Mania Akbari’s From Tehran to London (2012), has a Russian-doll structure. It begins with Akbari shooting her latest film entitled Women Do Not Have Breasts about a couple, the young poet and writer Ava and her upper-class older husband Ashkan, who live in a large, beautiful – yet isolated – house in the hilly outskirts of the city. Household workers Maryam and Rahim attend to their needs. But despite their comfortable lives, Ava is increasingly dissatisfied and estranged in her relationship with Ashkan. What seems to have been an exciting relationship in the past is now little more than a series of mutual reproaches, as Ashkan incessantly tries to change Ava into someone she isn’t – a dutiful wife.
Frustrated and lonely – as both artist and wife – Ava seeks refuge in her relationship with young, attractive and lively Maryam, which unknown to Ashkan grows ever deeper and more intimate. When Maryam mysteriously disappears towards the second half of the film, Ava’s situation becomes more stressful, and the arguments with her husband begin to escalate. Ashkan has to deal with the household duties on her own, without Maryam’s soothing presence, but is able to count on the help and support of her sister Roya (played by Akbari), who is spending some time with the couple.
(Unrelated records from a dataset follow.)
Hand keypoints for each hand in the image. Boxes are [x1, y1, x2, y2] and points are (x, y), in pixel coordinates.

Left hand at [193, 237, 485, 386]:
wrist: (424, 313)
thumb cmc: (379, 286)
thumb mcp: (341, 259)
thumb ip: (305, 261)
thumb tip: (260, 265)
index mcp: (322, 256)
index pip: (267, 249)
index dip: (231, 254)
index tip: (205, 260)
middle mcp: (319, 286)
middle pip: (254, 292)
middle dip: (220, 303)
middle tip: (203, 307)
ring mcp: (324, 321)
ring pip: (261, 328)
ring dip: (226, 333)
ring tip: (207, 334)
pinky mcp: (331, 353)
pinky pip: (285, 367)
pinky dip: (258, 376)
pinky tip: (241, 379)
The film’s main focus is on female bonding in the domestic realm – female grooming, in many ways another form of female enslavement shared with the West. The ‘ouches’ and ‘ahs’ of tweezing and waxing not only reveal sisterhood (Ava-Roya) but also hint at a lesbian relationship (Ava-Maryam), transforming the act of grooming into self-indulgence and therefore an act of defiance against the invisibility and powerlessness of women in Iran (an issue fully explored in Akbari’s One.Two.One). After one of their quarrels, Ava applies the red lipstick that her husband now disapproves of her wearing (there’s no need for her to be sexy anymore) and kisses the mirror to tease him; but what the camera captures is Ava kissing herself.
As make up and grooming become acts of creativity and transformation, the sisters engage in a series of inventive photographic sessions in order to unleash Ava’s artistic talent. Yet Roya’s constant awareness of her own spinsterhood means that the advice she proffers aims for a balance between the emerging artist and the marriage. For Ava this is something that cannot be achieved, since in her opinion art arises from insanity, which marriage suppresses. When Ava becomes pregnant for what turns out to be the second time, she decides to once more abort the child without telling Ashkan and against Roya’s advice.
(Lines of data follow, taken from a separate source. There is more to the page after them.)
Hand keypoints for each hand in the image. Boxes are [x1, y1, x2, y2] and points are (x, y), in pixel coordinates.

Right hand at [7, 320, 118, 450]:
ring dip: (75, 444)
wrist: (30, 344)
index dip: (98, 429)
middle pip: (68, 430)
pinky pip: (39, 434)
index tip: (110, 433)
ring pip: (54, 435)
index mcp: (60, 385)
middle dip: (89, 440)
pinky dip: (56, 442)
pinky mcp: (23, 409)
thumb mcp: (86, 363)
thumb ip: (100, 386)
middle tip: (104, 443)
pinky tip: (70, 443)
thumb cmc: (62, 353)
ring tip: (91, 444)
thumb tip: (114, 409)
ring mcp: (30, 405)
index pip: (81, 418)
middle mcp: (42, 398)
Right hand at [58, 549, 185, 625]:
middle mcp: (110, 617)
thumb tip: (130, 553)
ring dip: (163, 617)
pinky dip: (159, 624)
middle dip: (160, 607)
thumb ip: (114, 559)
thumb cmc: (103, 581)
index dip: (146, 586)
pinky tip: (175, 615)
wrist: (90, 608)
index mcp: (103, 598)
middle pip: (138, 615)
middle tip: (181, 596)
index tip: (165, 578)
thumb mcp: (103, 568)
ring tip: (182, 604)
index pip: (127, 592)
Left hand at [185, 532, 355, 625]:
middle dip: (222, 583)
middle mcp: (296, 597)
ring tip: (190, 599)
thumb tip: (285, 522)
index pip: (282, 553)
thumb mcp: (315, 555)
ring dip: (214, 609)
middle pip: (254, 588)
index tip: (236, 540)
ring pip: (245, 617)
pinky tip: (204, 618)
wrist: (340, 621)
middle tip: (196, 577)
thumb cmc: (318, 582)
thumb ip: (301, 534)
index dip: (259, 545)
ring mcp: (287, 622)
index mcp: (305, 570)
Women Do Not Have Breasts ends at this point, its various strands left hanging; Akbari had to literally flee the country because filmmakers were being arrested in Iran. The film is dedicated to them. It transpires that none of Akbari’s films have ever been granted permission to be made or exhibited inside Iran. Hence, fiction mirrors reality; just like the protagonist of her film, this suffocating, closed environment proves too much. The filmmaker leaves behind her country and her family for exile in London, and as she transforms her whole life, she also reshapes her feature into a medium-length film called From Tehran to London – the moving testimony of Akbari’s own undeterred creativity.